Wilder—Smokey skies hang over one of the biggest hop harvests in the Pacific Northwest.
At Obendorf Hop farm outside of Wilder trucks started rolling in August and they’re still running sun-up to sundown. They'll keep this pace until workers cut the last vines and strip the hop fields bare.
“All and all, it’s a good to average year,” said Brock Obendorf. “Our baby crop was below average due to the wet spring. The Hot summer has brought some mites and it’ll be interesting to see how this harvest turns out.”
Idaho hop producers will take an average year after one of the most challenging growing seasons of the decade. They faced a cold, wet spring then a dry, scorching hot summer. But through it all, hop growers are optimistic in a very tough year.
Thats because the craft brewer market has pushed hop demand to new highs and there's no end in sight. Obendorf says brewers wants the taste and aroma that hops bring to beer and they're constantly looking for new and different brews.
“We’re now farming 2800 acres, we’re trying to keep up with demand. Our harvest is a lot longer because we planted more acres this year. But we should be done by September 25th, as long as the weather holds and we can keep the trucks rolling,” said Obendorf.
A report from Hop growers of America reported an 11 percent increase in production last year. The nation’s hop farmers grew 87.1 million pounds of hops and this years harvest could be close to that mark. The rise of American craft breweries and their heavy use of hops means each barrel uses 10-times more hops.
Because of that, Idaho hop growers now rank third in the nation and pushing Oregon for total hop acreage. This year producers strung a record 7,000 acres in hops in Idaho according to the US Department of Agriculture’s National Agricultural Statistics Service.
Brock Obendorf is the current president of the Idaho Hop Commission and he says to keep up with the craft beer demand, Idaho planted 15-hundred more acres than last year, an increase of 27-percent.
“There are more breweries every year and there’s a higher hopping rate in the craft beers, this new crop of brewers have completely changed the industry especially in the past five years,” said Obendorf
Obendorf Hop Farm and Idaho producers have no trouble finding a market for quality hops.
“We sell to brokers out of Washington and from there they go all around the world, with all these breweries springing up it’s a competitive market, beer drinkers are always looking for the next great IPA," said brother and partner, Eric Obendorf
The grueling, month-long harvest is progressing at break-neck speed.
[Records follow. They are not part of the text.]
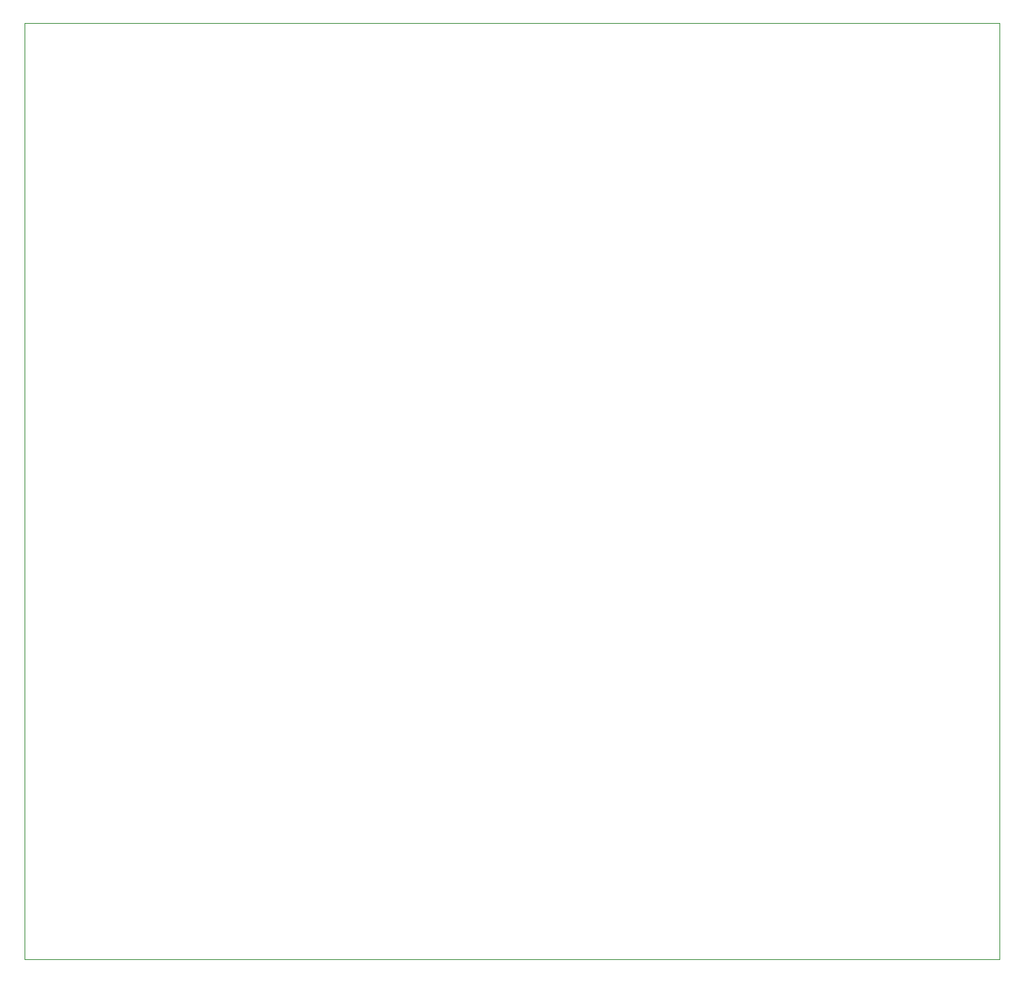
<source format=gbr>
G04*
G04 #@! TF.GenerationSoftware,Altium Limited,Altium Designer,22.4.2 (48)*
G04*
G04 Layer_Color=0*
%FSLAX25Y25*%
%MOIN*%
G70*
G04*
G04 #@! TF.SameCoordinates,C5E8B2FC-1F32-4D00-A684-16CD1971BE58*
G04*
G04*
G04 #@! TF.FilePolarity,Positive*
G04*
G01*
G75*
%ADD82C,0.00100*%
D82*
X95500Y98500D02*
X532500D01*
Y518500D01*
X95500D01*
Y98500D01*
M02*

</source>
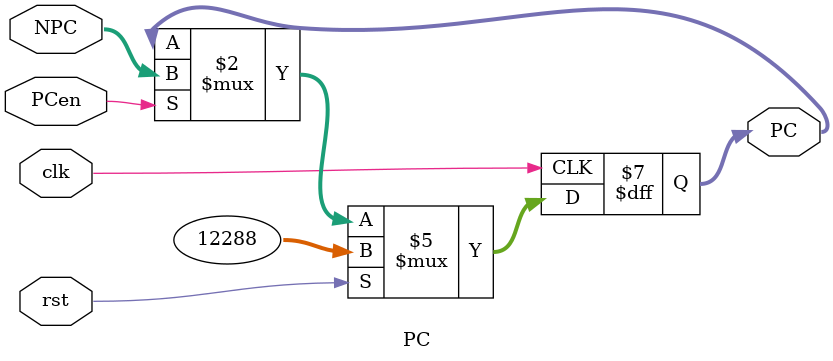
<source format=v>
`timescale 1ns / 1ps


module PC( clk, rst,PCen,NPC, PC );          
   input clk;
   input rst;
   input PCen;
   input[31:0] NPC;
   output[31:0] PC;
   
   reg [31:0] PC;            
   always @(posedge clk ) begin
      if ( rst ) 
         PC <= 32'h0000_3000;   
      else 
         if (PCen)
            PC <= NPC;
   end // end always         
endmodule




</source>
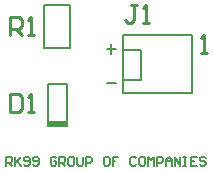
<source format=gto>
G04*
G04 #@! TF.GenerationSoftware,Altium Limited,Altium Designer,20.0.13 (296)*
G04*
G04 Layer_Color=65535*
%FSLAX25Y25*%
%MOIN*%
G70*
G01*
G75*
%ADD10C,0.00787*%
%ADD11C,0.01000*%
%ADD12R,0.06299X0.01575*%
D10*
X45587Y35276D02*
X51587D01*
Y45276D01*
X45587D02*
X51587D01*
X45587Y50276D02*
X68587D01*
X45587Y30776D02*
Y50276D01*
Y30776D02*
X68587D01*
Y50276D01*
X19291Y46063D02*
X27953D01*
X19291D02*
Y60236D01*
X27953D01*
Y46063D02*
Y60236D01*
X20472Y20079D02*
Y33858D01*
X26772D01*
Y20079D02*
Y33858D01*
X20472Y20079D02*
X26772D01*
X6693Y6693D02*
Y9645D01*
X8169D01*
X8661Y9153D01*
Y8169D01*
X8169Y7677D01*
X6693D01*
X7677D02*
X8661Y6693D01*
X9645Y9645D02*
Y6693D01*
Y7677D01*
X11613Y9645D01*
X10137Y8169D01*
X11613Y6693D01*
X12596Y7185D02*
X13089Y6693D01*
X14072D01*
X14564Y7185D01*
Y9153D01*
X14072Y9645D01*
X13089D01*
X12596Y9153D01*
Y8661D01*
X13089Y8169D01*
X14564D01*
X15548Y7185D02*
X16040Y6693D01*
X17024D01*
X17516Y7185D01*
Y9153D01*
X17024Y9645D01*
X16040D01*
X15548Y9153D01*
Y8661D01*
X16040Y8169D01*
X17516D01*
X23420Y9153D02*
X22928Y9645D01*
X21944D01*
X21452Y9153D01*
Y7185D01*
X21944Y6693D01*
X22928D01*
X23420Y7185D01*
Y8169D01*
X22436D01*
X24404Y6693D02*
Y9645D01*
X25880D01*
X26372Y9153D01*
Y8169D01*
X25880Y7677D01*
X24404D01*
X25388D02*
X26372Y6693D01*
X28831Y9645D02*
X27848D01*
X27356Y9153D01*
Y7185D01*
X27848Y6693D01*
X28831D01*
X29324Y7185D01*
Y9153D01*
X28831Y9645D01*
X30307D02*
Y7185D01*
X30799Y6693D01*
X31783D01*
X32275Y7185D01*
Y9645D01*
X33259Y6693D02*
Y9645D01*
X34735D01*
X35227Y9153D01*
Y8169D01*
X34735Y7677D01*
X33259D01*
X40639Y9645D02*
X39655D01*
X39163Y9153D01*
Y7185D01*
X39655Y6693D01*
X40639D01*
X41131Y7185D01*
Y9153D01*
X40639Y9645D01*
X44082D02*
X42115D01*
Y8169D01*
X43099D01*
X42115D01*
Y6693D01*
X49986Y9153D02*
X49494Y9645D01*
X48510D01*
X48018Y9153D01*
Y7185D01*
X48510Y6693D01*
X49494D01*
X49986Y7185D01*
X52446Y9645D02*
X51462D01*
X50970Y9153D01*
Y7185D01*
X51462Y6693D01*
X52446D01*
X52938Y7185D01*
Y9153D01*
X52446Y9645D01*
X53922Y6693D02*
Y9645D01*
X54906Y8661D01*
X55890Y9645D01*
Y6693D01*
X56874D02*
Y9645D01*
X58350D01*
X58842Y9153D01*
Y8169D01*
X58350Y7677D01*
X56874D01*
X59825Y6693D02*
Y8661D01*
X60809Y9645D01*
X61793Y8661D01*
Y6693D01*
Y8169D01*
X59825D01*
X62777Y6693D02*
Y9645D01*
X64745Y6693D01*
Y9645D01*
X65729D02*
X66713D01*
X66221D01*
Y6693D01*
X65729D01*
X66713D01*
X70157Y9645D02*
X68189D01*
Y6693D01*
X70157D01*
X68189Y8169D02*
X69173D01*
X73109Y9153D02*
X72617Y9645D01*
X71633D01*
X71141Y9153D01*
Y8661D01*
X71633Y8169D01*
X72617D01*
X73109Y7677D01*
Y7185D01*
X72617Y6693D01*
X71633D01*
X71141Y7185D01*
X40157Y34252D02*
X43306D01*
X40157Y45669D02*
X43306D01*
X41732Y47243D02*
Y44094D01*
D11*
X71587Y44276D02*
X73586D01*
X72586D01*
Y50274D01*
X71587Y49274D01*
X7812Y50151D02*
Y56149D01*
X10811D01*
X11811Y55149D01*
Y53150D01*
X10811Y52150D01*
X7812D01*
X9812D02*
X11811Y50151D01*
X13810D02*
X15810D01*
X14810D01*
Y56149D01*
X13810Y55149D01*
X50235Y60224D02*
X48236D01*
X49236D01*
Y55225D01*
X48236Y54226D01*
X47236D01*
X46237Y55225D01*
X52235Y54226D02*
X54234D01*
X53234D01*
Y60224D01*
X52235Y59224D01*
X7812Y30558D02*
Y24560D01*
X10811D01*
X11811Y25560D01*
Y29558D01*
X10811Y30558D01*
X7812D01*
X13810Y24560D02*
X15810D01*
X14810D01*
Y30558D01*
X13810Y29558D01*
D12*
X23622Y20866D02*
D03*
M02*

</source>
Workers cut the 14-30 foot vines in the field and drop them onto waiting trucks. Once loaded, the trucks rush to a giant hop shed where the vines are lifted and stripped. The hops fall onto a conveyer belt and then sent to the giant dryers. They’re heated up to 140-degrees and then cooled to 70 degrees in a chilly warehouse.
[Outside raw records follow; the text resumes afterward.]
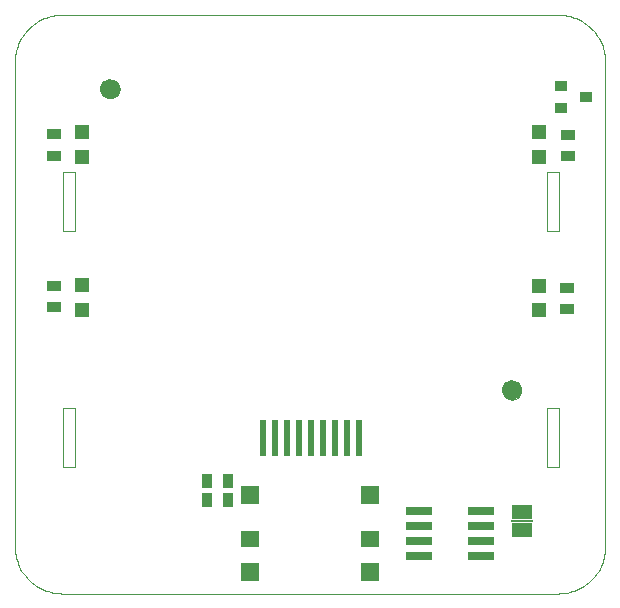
<source format=gts>
G75*
G70*
%OFA0B0*%
%FSLAX24Y24*%
%IPPOS*%
%LPD*%
%AMOC8*
5,1,8,0,0,1.08239X$1,22.5*
%
%ADD10C,0.0000*%
%ADD11R,0.0910X0.0280*%
%ADD12R,0.0670X0.0500*%
%ADD13R,0.0720X0.0060*%
%ADD14R,0.0512X0.0512*%
%ADD15R,0.0512X0.0355*%
%ADD16R,0.0394X0.0355*%
%ADD17R,0.0240X0.1240*%
%ADD18C,0.0670*%
%ADD19R,0.0591X0.0631*%
%ADD20R,0.0591X0.0552*%
%ADD21R,0.0355X0.0512*%
D10*
X005418Y002075D02*
X005418Y018217D01*
X005420Y018294D01*
X005426Y018371D01*
X005435Y018448D01*
X005448Y018524D01*
X005465Y018600D01*
X005486Y018674D01*
X005510Y018748D01*
X005538Y018820D01*
X005569Y018890D01*
X005604Y018959D01*
X005642Y019027D01*
X005683Y019092D01*
X005728Y019155D01*
X005776Y019216D01*
X005826Y019275D01*
X005879Y019331D01*
X005935Y019384D01*
X005994Y019434D01*
X006055Y019482D01*
X006118Y019527D01*
X006183Y019568D01*
X006251Y019606D01*
X006320Y019641D01*
X006390Y019672D01*
X006462Y019700D01*
X006536Y019724D01*
X006610Y019745D01*
X006686Y019762D01*
X006762Y019775D01*
X006839Y019784D01*
X006916Y019790D01*
X006993Y019792D01*
X006993Y019791D02*
X023528Y019791D01*
X023528Y019792D02*
X023605Y019790D01*
X023682Y019784D01*
X023759Y019775D01*
X023835Y019762D01*
X023911Y019745D01*
X023985Y019724D01*
X024059Y019700D01*
X024131Y019672D01*
X024201Y019641D01*
X024270Y019606D01*
X024338Y019568D01*
X024403Y019527D01*
X024466Y019482D01*
X024527Y019434D01*
X024586Y019384D01*
X024642Y019331D01*
X024695Y019275D01*
X024745Y019216D01*
X024793Y019155D01*
X024838Y019092D01*
X024879Y019027D01*
X024917Y018959D01*
X024952Y018890D01*
X024983Y018820D01*
X025011Y018748D01*
X025035Y018674D01*
X025056Y018600D01*
X025073Y018524D01*
X025086Y018448D01*
X025095Y018371D01*
X025101Y018294D01*
X025103Y018217D01*
X025103Y002075D01*
X025101Y001998D01*
X025095Y001921D01*
X025086Y001844D01*
X025073Y001768D01*
X025056Y001692D01*
X025035Y001618D01*
X025011Y001544D01*
X024983Y001472D01*
X024952Y001402D01*
X024917Y001333D01*
X024879Y001265D01*
X024838Y001200D01*
X024793Y001137D01*
X024745Y001076D01*
X024695Y001017D01*
X024642Y000961D01*
X024586Y000908D01*
X024527Y000858D01*
X024466Y000810D01*
X024403Y000765D01*
X024338Y000724D01*
X024270Y000686D01*
X024201Y000651D01*
X024131Y000620D01*
X024059Y000592D01*
X023985Y000568D01*
X023911Y000547D01*
X023835Y000530D01*
X023759Y000517D01*
X023682Y000508D01*
X023605Y000502D01*
X023528Y000500D01*
X006993Y000500D01*
X006916Y000502D01*
X006839Y000508D01*
X006762Y000517D01*
X006686Y000530D01*
X006610Y000547D01*
X006536Y000568D01*
X006462Y000592D01*
X006390Y000620D01*
X006320Y000651D01*
X006251Y000686D01*
X006183Y000724D01*
X006118Y000765D01*
X006055Y000810D01*
X005994Y000858D01*
X005935Y000908D01*
X005879Y000961D01*
X005826Y001017D01*
X005776Y001076D01*
X005728Y001137D01*
X005683Y001200D01*
X005642Y001265D01*
X005604Y001333D01*
X005569Y001402D01*
X005538Y001472D01*
X005510Y001544D01*
X005486Y001618D01*
X005465Y001692D01*
X005448Y001768D01*
X005435Y001844D01*
X005426Y001921D01*
X005420Y001998D01*
X005418Y002075D01*
X007026Y004720D02*
X007420Y004720D01*
X007420Y006689D01*
X007026Y006689D01*
X007026Y004720D01*
X007026Y012594D02*
X007420Y012594D01*
X007420Y014563D01*
X007026Y014563D01*
X007026Y012594D01*
X008286Y017319D02*
X008288Y017354D01*
X008294Y017389D01*
X008304Y017423D01*
X008317Y017456D01*
X008334Y017487D01*
X008355Y017515D01*
X008378Y017542D01*
X008405Y017565D01*
X008433Y017586D01*
X008464Y017603D01*
X008497Y017616D01*
X008531Y017626D01*
X008566Y017632D01*
X008601Y017634D01*
X008636Y017632D01*
X008671Y017626D01*
X008705Y017616D01*
X008738Y017603D01*
X008769Y017586D01*
X008797Y017565D01*
X008824Y017542D01*
X008847Y017515D01*
X008868Y017487D01*
X008885Y017456D01*
X008898Y017423D01*
X008908Y017389D01*
X008914Y017354D01*
X008916Y017319D01*
X008914Y017284D01*
X008908Y017249D01*
X008898Y017215D01*
X008885Y017182D01*
X008868Y017151D01*
X008847Y017123D01*
X008824Y017096D01*
X008797Y017073D01*
X008769Y017052D01*
X008738Y017035D01*
X008705Y017022D01*
X008671Y017012D01*
X008636Y017006D01*
X008601Y017004D01*
X008566Y017006D01*
X008531Y017012D01*
X008497Y017022D01*
X008464Y017035D01*
X008433Y017052D01*
X008405Y017073D01*
X008378Y017096D01*
X008355Y017123D01*
X008334Y017151D01*
X008317Y017182D01*
X008304Y017215D01*
X008294Y017249D01*
X008288Y017284D01*
X008286Y017319D01*
X021672Y007280D02*
X021674Y007315D01*
X021680Y007350D01*
X021690Y007384D01*
X021703Y007417D01*
X021720Y007448D01*
X021741Y007476D01*
X021764Y007503D01*
X021791Y007526D01*
X021819Y007547D01*
X021850Y007564D01*
X021883Y007577D01*
X021917Y007587D01*
X021952Y007593D01*
X021987Y007595D01*
X022022Y007593D01*
X022057Y007587D01*
X022091Y007577D01*
X022124Y007564D01*
X022155Y007547D01*
X022183Y007526D01*
X022210Y007503D01*
X022233Y007476D01*
X022254Y007448D01*
X022271Y007417D01*
X022284Y007384D01*
X022294Y007350D01*
X022300Y007315D01*
X022302Y007280D01*
X022300Y007245D01*
X022294Y007210D01*
X022284Y007176D01*
X022271Y007143D01*
X022254Y007112D01*
X022233Y007084D01*
X022210Y007057D01*
X022183Y007034D01*
X022155Y007013D01*
X022124Y006996D01*
X022091Y006983D01*
X022057Y006973D01*
X022022Y006967D01*
X021987Y006965D01*
X021952Y006967D01*
X021917Y006973D01*
X021883Y006983D01*
X021850Y006996D01*
X021819Y007013D01*
X021791Y007034D01*
X021764Y007057D01*
X021741Y007084D01*
X021720Y007112D01*
X021703Y007143D01*
X021690Y007176D01*
X021680Y007210D01*
X021674Y007245D01*
X021672Y007280D01*
X023168Y006689D02*
X023168Y004720D01*
X023562Y004720D01*
X023562Y006689D01*
X023168Y006689D01*
X023168Y012594D02*
X023168Y014563D01*
X023562Y014563D01*
X023562Y012594D01*
X023168Y012594D01*
D11*
X020948Y003250D03*
X020948Y002750D03*
X020948Y002250D03*
X020948Y001750D03*
X018888Y001750D03*
X018888Y002250D03*
X018888Y002750D03*
X018888Y003250D03*
D12*
X022335Y003206D03*
X022335Y002606D03*
D13*
X022335Y002906D03*
D14*
X022906Y009935D03*
X022906Y010762D03*
X022900Y015053D03*
X022900Y015880D03*
X007644Y015892D03*
X007644Y015065D03*
X007650Y010774D03*
X007650Y009947D03*
D15*
X006725Y010047D03*
X006725Y010756D03*
X006725Y015098D03*
X006725Y015807D03*
X023843Y015787D03*
X023843Y015079D03*
X023835Y010697D03*
X023835Y009988D03*
D16*
X023623Y016681D03*
X024450Y017055D03*
X023623Y017429D03*
D17*
X016887Y005695D03*
X016487Y005695D03*
X016087Y005695D03*
X015687Y005695D03*
X015287Y005695D03*
X014887Y005695D03*
X014487Y005695D03*
X014087Y005695D03*
X013687Y005695D03*
D18*
X021987Y007280D03*
X008601Y017319D03*
D19*
X013259Y003780D03*
X013259Y001220D03*
X017274Y001220D03*
X017274Y003780D03*
D20*
X017274Y002323D03*
X013259Y002323D03*
D21*
X012522Y003625D03*
X011814Y003625D03*
X011814Y004250D03*
X012522Y004250D03*
M02*

</source>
“Once they’re baled they go to the processor or even directly to the brewer and added into the brew. Before that in our process we cool them off for 12 hours, we have a slot in the floor that we pump fresh air to cool them off faster. We have to cool them down before we bale them,” said Eric Obendorf.
The giant bales stand in the cool warehouse until they're loaded onto Washington bound trucks. Brock Obendorf says they pack different varieties and different grades of hops.
“We sell by the pound and it ranges everywhere from a $1.50 a pound to $6-bucks. Prices have been good, but this time of year they level off. And all the acres we put in to keep up with craft demand could level off the market but we won’t know until we get past harvest,” he said.